### Task to complete
Every line below should be copied exactly; drop the pictures.

══ Input data ══

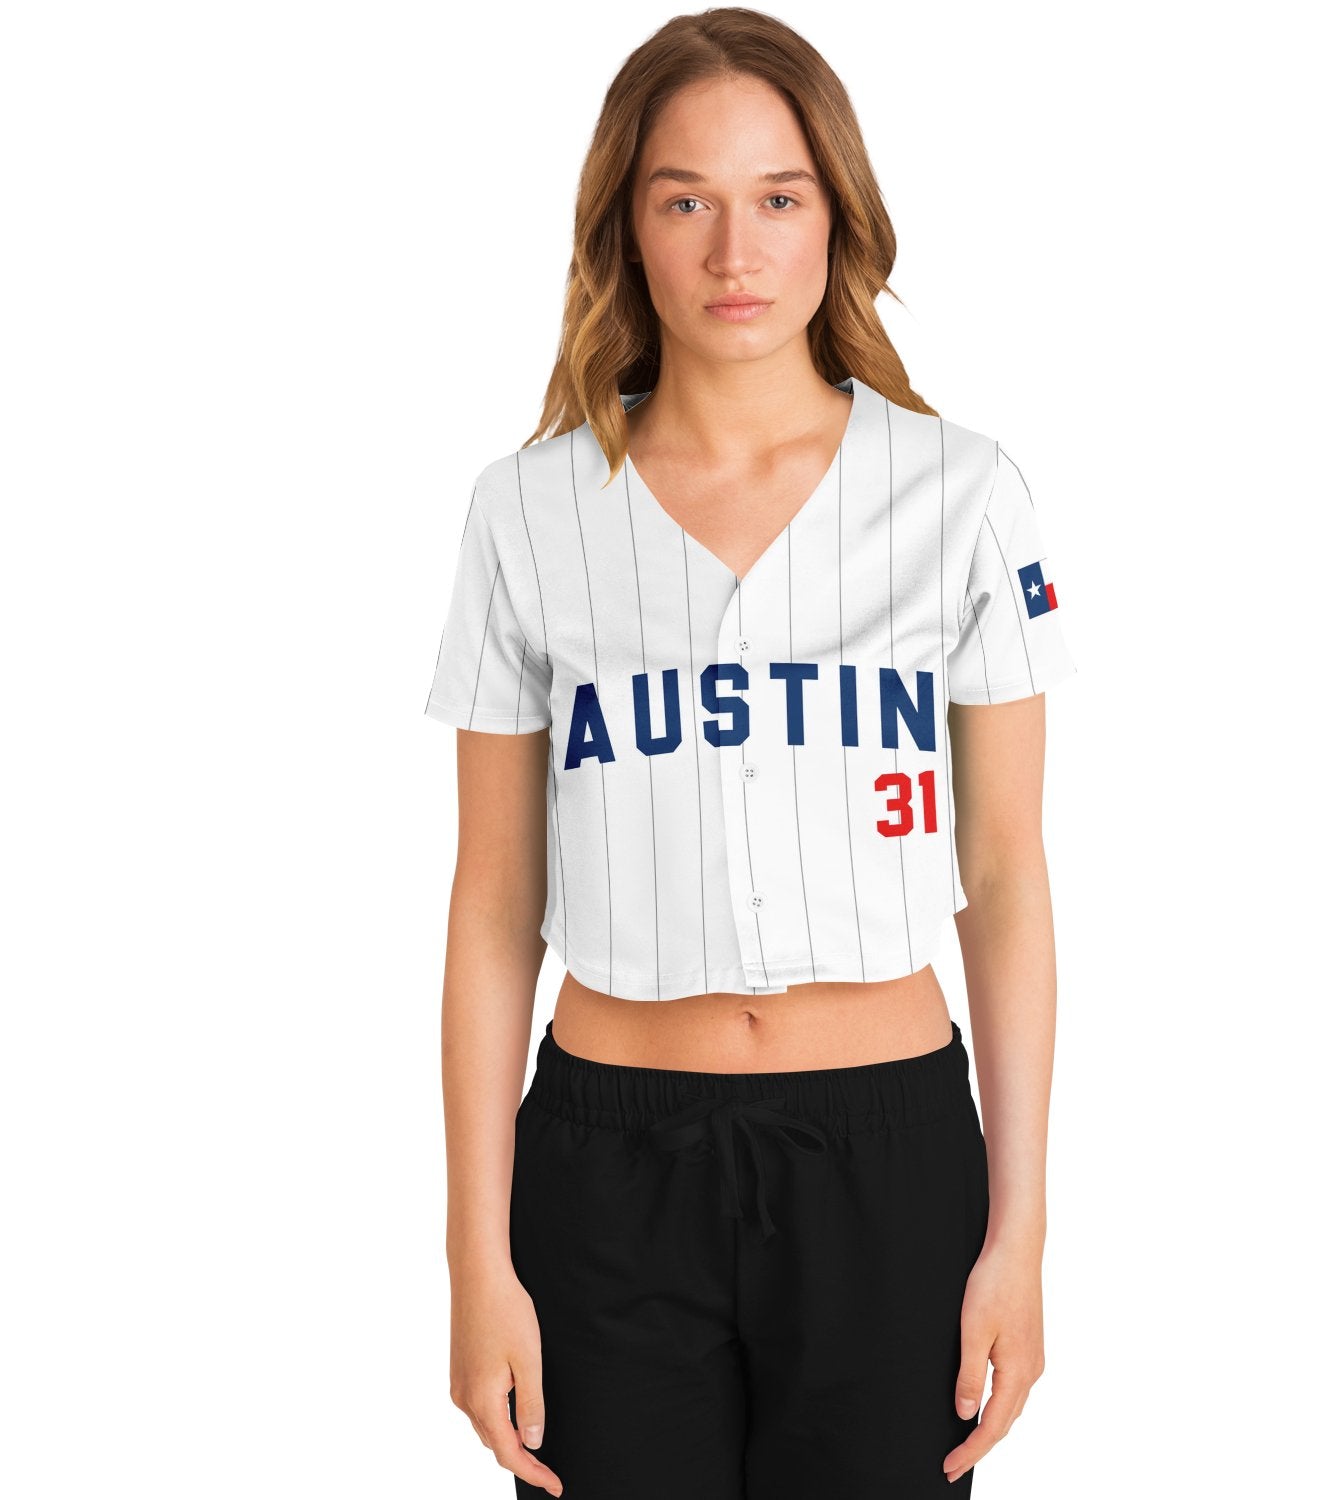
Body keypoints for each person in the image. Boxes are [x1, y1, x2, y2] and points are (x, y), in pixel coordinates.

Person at [424, 10, 1077, 1497]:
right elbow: (492, 905)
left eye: (780, 197)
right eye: (686, 201)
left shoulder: (963, 494)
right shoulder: (527, 513)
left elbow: (1004, 875)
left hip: (889, 1153)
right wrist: (475, 1258)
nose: (737, 251)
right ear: (625, 226)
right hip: (605, 1165)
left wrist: (1022, 1230)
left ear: (838, 217)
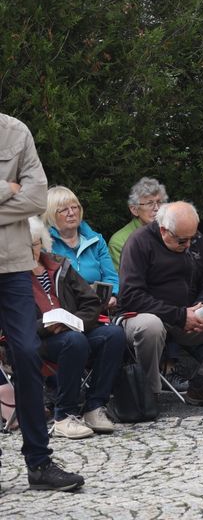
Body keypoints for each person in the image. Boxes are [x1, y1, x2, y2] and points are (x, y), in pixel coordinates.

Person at [0, 110, 85, 491]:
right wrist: (7, 188)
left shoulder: (15, 132)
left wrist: (20, 190)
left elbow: (36, 199)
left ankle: (39, 463)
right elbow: (20, 195)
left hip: (14, 264)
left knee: (28, 353)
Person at [119, 202, 203, 406]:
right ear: (163, 230)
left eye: (192, 238)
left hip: (188, 314)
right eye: (182, 241)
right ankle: (148, 394)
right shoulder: (138, 243)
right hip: (146, 316)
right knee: (150, 326)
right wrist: (179, 316)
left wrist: (202, 306)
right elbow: (131, 296)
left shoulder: (195, 239)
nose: (188, 245)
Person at [29, 217, 123, 440]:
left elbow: (91, 302)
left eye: (33, 243)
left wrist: (73, 320)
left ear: (41, 242)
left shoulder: (59, 264)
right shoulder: (8, 278)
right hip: (34, 339)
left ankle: (94, 406)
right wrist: (46, 325)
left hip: (73, 329)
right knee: (74, 341)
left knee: (114, 334)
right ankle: (65, 415)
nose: (29, 249)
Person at [43, 186, 119, 308]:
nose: (71, 213)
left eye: (74, 207)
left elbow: (110, 276)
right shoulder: (45, 245)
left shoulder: (96, 240)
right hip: (64, 307)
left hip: (98, 306)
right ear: (50, 214)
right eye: (64, 210)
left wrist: (112, 295)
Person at [109, 178, 168, 269]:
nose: (157, 208)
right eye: (150, 203)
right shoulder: (119, 242)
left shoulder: (171, 232)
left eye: (159, 202)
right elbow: (125, 280)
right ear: (134, 210)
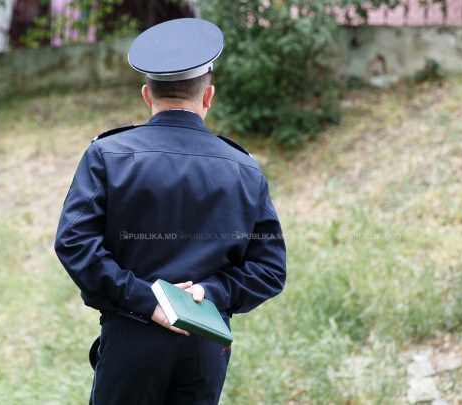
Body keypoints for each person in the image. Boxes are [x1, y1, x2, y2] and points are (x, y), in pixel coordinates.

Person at [54, 18, 287, 405]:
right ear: (208, 96)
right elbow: (269, 269)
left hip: (132, 338)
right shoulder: (244, 168)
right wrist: (206, 292)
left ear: (147, 95)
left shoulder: (108, 154)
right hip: (205, 344)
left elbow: (75, 243)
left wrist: (147, 300)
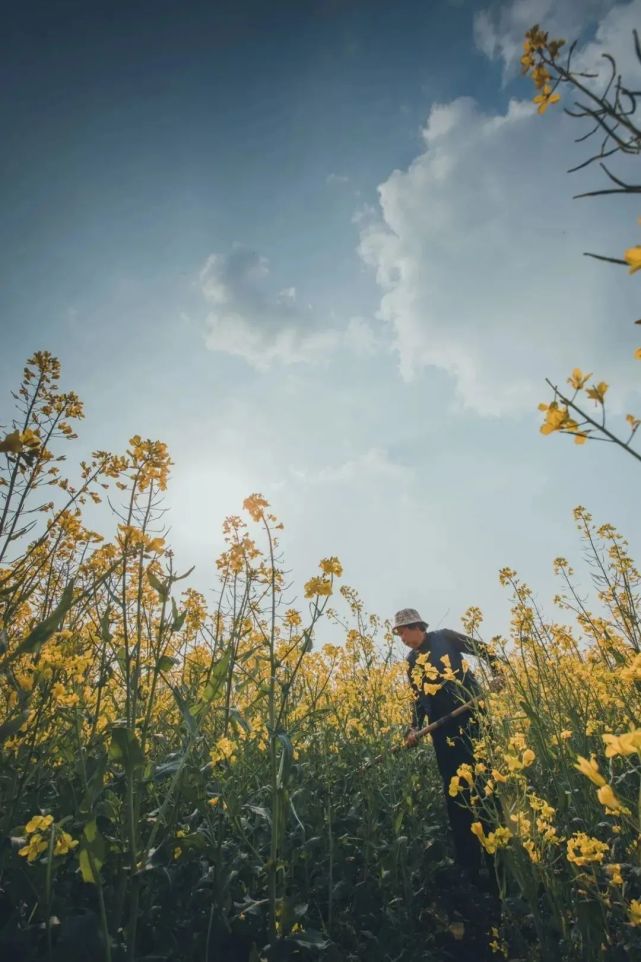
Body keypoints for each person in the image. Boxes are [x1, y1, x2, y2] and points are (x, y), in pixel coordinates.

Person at [393, 607, 503, 885]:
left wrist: (497, 673)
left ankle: (498, 857)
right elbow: (418, 699)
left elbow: (484, 649)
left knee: (483, 784)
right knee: (456, 794)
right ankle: (469, 862)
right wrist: (414, 728)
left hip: (472, 718)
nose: (402, 637)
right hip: (441, 732)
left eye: (403, 631)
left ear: (417, 626)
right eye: (399, 634)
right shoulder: (411, 661)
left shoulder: (446, 637)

═══

### Completed task
Body keypoints for each person in the image. Boxes are [x1, y1, x2, y2] and points are (x, y), in pixel coordinates.

Person at [424, 10, 1077, 1497]:
right elbow: (492, 905)
left eye: (780, 197)
right eye: (686, 201)
left shoulder: (963, 494)
right shoulder: (527, 513)
left elbow: (1004, 875)
left hip: (889, 1153)
right wrist: (475, 1258)
nose: (737, 251)
right ear: (625, 226)
right hip: (605, 1165)
left wrist: (1022, 1230)
left ear: (838, 217)
Body keypoints for each person in the image. Boxes are [x1, y1, x2, y2] and points are (x, y), in pixel coordinates.

Person at [0, 110, 85, 491]:
right wrist: (7, 188)
left shoulder: (15, 132)
left wrist: (20, 190)
left elbow: (36, 199)
left ankle: (39, 463)
right elbow: (20, 195)
left hip: (14, 264)
left knee: (28, 353)
Person at [119, 202, 203, 406]:
right ear: (163, 230)
left eye: (192, 238)
left hip: (188, 314)
right eye: (182, 241)
right ankle: (148, 394)
right shoulder: (138, 243)
right hip: (146, 316)
right knee: (150, 326)
right wrist: (179, 316)
left wrist: (202, 306)
right elbow: (131, 296)
left shoulder: (195, 239)
nose: (188, 245)
Person at [29, 217, 123, 440]:
left elbow: (91, 302)
left eye: (33, 243)
left wrist: (73, 320)
left ear: (41, 242)
left shoulder: (59, 264)
right shoulder: (8, 278)
right hip: (34, 339)
left ankle: (94, 406)
right wrist: (46, 325)
left hip: (73, 329)
right knee: (74, 341)
left knee: (114, 334)
right ankle: (65, 415)
nose: (29, 249)
Person at [43, 186, 119, 308]:
nose: (71, 213)
left eye: (74, 207)
left elbow: (110, 276)
right shoulder: (45, 245)
left shoulder: (96, 240)
right hip: (64, 307)
left hip: (98, 306)
right ear: (50, 214)
right eye: (64, 210)
left wrist: (112, 295)
Person at [109, 178, 168, 269]:
nose: (157, 208)
right eye: (150, 203)
right shoulder: (119, 242)
left shoulder: (171, 232)
left eye: (159, 202)
right elbow: (125, 280)
right ear: (134, 210)
Body keypoints for each person in the image. Boxes are [x1, y1, x2, y2] and points are (x, y), in pixel coordinates.

Person at [54, 18, 287, 405]:
right ear: (208, 96)
right elbow: (269, 269)
left hip: (132, 338)
right shoulder: (244, 168)
right wrist: (206, 292)
left ear: (147, 95)
left shoulder: (108, 154)
right hip: (205, 344)
left elbow: (75, 243)
left wrist: (147, 300)
Body keypoints for each person in the image. Boxes are [x1, y1, x2, y2] and points are (x, y), in pixel coordinates.

Person at [393, 607, 503, 885]:
left wrist: (497, 673)
left ankle: (498, 857)
right elbow: (418, 699)
left elbow: (484, 649)
left knee: (483, 784)
right knee: (456, 794)
right ankle: (469, 862)
right wrist: (414, 728)
left hip: (472, 718)
nose: (402, 637)
right hip: (441, 732)
left eye: (403, 631)
left ear: (417, 626)
right eye: (399, 634)
right shoulder: (411, 661)
left shoulder: (446, 637)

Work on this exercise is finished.